Time and again, similar patterns of issues are found during regulators' AML visits:
- A failure of staff to report anything 'suspicious' usually stems from inadequate KYC and AML procedures and, therefore a lack of recognition of something being suspicious.
- Poor identity verification and risk assessment checks, allowing known criminals through the door.
- Poor Customer Due Diligence – usually due to an absence of proper risk assessment or an effective risk-based approach. This easily allows 'risk' through the net and combined with a lack of internal investigation of suspicious activity, results in inadequate SARs reporting.
- A lack of understanding or appreciation of money laundering risks throughout the organisation as a result of inadequate ongoing training programmes.
So, what's the moral of this tale?
- It's really about CEOs and their boards appreciating the importance of a compliance culture that is engrained throughout the organisation, from the top table, right down to the reception desk. Hearts and minds must be awoken to the risks and implications of processing the proceeds of crime and allowing illicit monies into the financial system, not just to their own organisation but also to society.
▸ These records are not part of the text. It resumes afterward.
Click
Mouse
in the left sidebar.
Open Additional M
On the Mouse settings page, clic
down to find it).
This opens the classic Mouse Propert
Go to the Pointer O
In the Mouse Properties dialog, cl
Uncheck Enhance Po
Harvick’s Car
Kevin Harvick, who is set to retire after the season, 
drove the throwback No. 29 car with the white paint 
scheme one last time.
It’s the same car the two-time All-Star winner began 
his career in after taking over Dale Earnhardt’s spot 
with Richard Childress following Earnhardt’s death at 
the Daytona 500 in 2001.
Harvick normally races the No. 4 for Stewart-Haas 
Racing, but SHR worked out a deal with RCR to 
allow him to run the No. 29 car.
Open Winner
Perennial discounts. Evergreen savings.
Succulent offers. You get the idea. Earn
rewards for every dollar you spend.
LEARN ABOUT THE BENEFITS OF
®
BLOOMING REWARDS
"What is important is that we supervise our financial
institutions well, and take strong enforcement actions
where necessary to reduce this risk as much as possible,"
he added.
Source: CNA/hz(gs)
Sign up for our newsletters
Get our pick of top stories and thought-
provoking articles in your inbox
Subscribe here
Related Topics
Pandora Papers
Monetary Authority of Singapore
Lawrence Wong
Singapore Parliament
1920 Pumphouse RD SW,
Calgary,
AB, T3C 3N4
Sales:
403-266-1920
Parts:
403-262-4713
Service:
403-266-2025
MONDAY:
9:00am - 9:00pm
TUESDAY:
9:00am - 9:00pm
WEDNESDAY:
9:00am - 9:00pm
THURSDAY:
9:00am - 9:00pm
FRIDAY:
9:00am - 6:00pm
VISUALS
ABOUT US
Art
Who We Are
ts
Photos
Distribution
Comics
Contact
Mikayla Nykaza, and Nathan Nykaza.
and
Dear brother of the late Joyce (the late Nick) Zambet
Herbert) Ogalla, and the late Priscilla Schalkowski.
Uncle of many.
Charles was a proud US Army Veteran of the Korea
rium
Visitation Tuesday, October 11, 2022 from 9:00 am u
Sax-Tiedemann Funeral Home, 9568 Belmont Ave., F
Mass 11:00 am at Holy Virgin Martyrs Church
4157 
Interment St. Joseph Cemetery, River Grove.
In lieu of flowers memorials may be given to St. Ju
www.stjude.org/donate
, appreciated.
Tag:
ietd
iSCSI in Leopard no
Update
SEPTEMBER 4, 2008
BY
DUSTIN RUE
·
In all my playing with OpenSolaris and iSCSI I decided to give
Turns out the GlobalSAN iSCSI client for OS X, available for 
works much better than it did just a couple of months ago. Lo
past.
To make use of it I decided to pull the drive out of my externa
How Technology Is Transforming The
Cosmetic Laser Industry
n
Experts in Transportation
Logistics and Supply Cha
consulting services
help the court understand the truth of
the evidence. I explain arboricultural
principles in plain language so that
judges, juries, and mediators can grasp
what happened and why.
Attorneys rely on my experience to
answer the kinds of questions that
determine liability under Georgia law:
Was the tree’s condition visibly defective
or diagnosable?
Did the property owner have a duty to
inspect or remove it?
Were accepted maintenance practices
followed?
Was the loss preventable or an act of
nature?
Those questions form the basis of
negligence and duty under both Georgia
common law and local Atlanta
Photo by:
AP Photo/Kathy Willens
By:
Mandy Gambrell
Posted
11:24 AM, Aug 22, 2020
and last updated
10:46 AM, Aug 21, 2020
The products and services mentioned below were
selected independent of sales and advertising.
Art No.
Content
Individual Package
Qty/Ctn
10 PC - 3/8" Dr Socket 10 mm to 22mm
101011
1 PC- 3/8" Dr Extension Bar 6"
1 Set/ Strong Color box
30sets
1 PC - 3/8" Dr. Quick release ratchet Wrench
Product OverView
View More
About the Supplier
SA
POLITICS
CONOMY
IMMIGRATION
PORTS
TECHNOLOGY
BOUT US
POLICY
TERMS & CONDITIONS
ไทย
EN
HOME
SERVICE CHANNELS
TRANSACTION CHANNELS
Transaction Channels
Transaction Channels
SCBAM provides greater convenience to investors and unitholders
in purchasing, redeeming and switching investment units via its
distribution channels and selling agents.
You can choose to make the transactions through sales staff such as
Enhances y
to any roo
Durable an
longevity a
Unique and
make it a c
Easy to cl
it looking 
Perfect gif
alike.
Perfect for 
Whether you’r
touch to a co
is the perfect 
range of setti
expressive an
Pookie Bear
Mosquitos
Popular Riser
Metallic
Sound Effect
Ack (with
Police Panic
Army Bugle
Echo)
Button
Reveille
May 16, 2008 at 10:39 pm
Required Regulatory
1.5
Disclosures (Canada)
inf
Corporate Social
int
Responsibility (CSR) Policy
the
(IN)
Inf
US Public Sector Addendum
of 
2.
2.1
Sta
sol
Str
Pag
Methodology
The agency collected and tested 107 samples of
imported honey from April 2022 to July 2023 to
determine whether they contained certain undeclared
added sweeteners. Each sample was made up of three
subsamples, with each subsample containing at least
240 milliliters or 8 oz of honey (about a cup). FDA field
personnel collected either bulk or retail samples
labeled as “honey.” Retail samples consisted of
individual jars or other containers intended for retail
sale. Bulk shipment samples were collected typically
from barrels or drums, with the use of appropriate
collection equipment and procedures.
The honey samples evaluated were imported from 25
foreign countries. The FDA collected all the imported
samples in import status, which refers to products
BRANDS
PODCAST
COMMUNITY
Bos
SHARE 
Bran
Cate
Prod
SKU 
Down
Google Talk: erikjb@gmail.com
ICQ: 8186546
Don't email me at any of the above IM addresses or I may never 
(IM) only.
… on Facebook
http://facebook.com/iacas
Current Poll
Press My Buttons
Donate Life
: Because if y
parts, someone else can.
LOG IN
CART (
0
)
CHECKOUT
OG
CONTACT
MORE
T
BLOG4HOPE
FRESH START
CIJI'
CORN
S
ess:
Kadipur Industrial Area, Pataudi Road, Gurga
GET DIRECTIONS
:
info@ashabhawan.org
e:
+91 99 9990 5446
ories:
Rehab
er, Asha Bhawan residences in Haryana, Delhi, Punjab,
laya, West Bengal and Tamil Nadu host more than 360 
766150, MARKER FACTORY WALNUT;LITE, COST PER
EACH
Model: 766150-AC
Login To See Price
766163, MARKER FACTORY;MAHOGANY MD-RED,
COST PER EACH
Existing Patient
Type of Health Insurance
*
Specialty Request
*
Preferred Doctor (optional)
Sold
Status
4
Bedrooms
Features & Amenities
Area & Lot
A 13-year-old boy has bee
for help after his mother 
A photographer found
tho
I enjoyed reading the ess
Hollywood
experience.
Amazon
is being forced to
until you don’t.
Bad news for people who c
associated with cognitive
- Putting the moral imperative aside, the stakes for non-compliance are high for any firm. Providing a somewhat stark warning to companies, HMRC says its fines are imposed at a level that is both proportionate to the failure, and that deters non-compliance, not to mention breaches can also carry a two-year prison term.
- Leaders of financial institutions need to make it their mission to root out sources of laundered and illicit monies from their institution and create a culture that considers doing so, a good thing.
- That collective willpower combined with the best possible technology-led data and analytics tools for effective customer authentication and enhanced due diligence checks will put any organisation in the best possible position to avoid AML misdemeanours and the inevitable wrath of the regulator.
So, the message is clear:
Whether you're a behemoth of the financial world, or a fintech challenger, the same regulatory and moral responsibility lies on you to keep on top of both new AML regulations and the rapidly changing and newly emerging forms of financial crime that misuse use the system to launder the proceeds of serious crime.